À cause de ma situation, mes enfants ont été renvoyés de l’école, car je n’ai pas pu terminer le paiement de leurs frais de scolarité. Je me débrouille chaque jour pour subvenir aux besoins de ma famille. J’ai demandé à mon épouse d’écrire une lettre de doléance à la directrice de l’école afin qu’elle permette aux enfants de continuer leur scolarité, en attendant que je puisse régler le reste des frais des ma sortie. La directrice a reçu la lettre mais a répondu qu’elle ne pouvait pas accéder à cette demande, parce qu'elle à la gestion de gestion de son personnel".

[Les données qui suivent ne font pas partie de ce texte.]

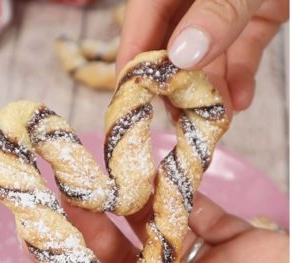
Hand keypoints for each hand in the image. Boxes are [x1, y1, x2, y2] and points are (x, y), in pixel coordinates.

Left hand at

À la fin de ce récit, Mme la juge d'instruction est sortie, peut-être pour se détendre. J'avais tenu à ce que ce camerounais vide son sac.

J'ai regardé "mon client", il a baissé la tête, entre ses deux mains. Je n'en revenais. Moi-même je me suis abstenu de pleurer. Il fallait ne pas le faire craquer. Il a relevé sa tête et m'a dit: Maître je ne sais pas ce que j'ai fait. On m'a torturé plus qu'un grand bandit. On m'a torturé plus que Longue Longue, et après on m'a envoyé en prison. Ma femme et mes enfants sont abandonnés. Je travaillait chaque jour pour qu'ils mangent. Et mes enfants ne sont plus à l'école.

Maître aidez-moi à sortir d'ici"

Je lui ai tout simplement dit: "gardez surtout courage. Je ferai tout ce que je peux pour vous libérer".

Voilà ce qu'est devenu le Cameroun. Comment des êtres humains peuvent faire ça à leurs compatriotes? Le Cameroun s'identifie aujourd'hui au Cambodge de Polpot. On ne peut pas continuer ainsi avec de telles atrocités sous fond de confiscation et de conservation d'un pouvoir supposément tribal, qui ne sert qu'une petite MAFIA!

À toutes fins utiles, il s'agit des crimes contre l'humanité, crimes imprescriptibles.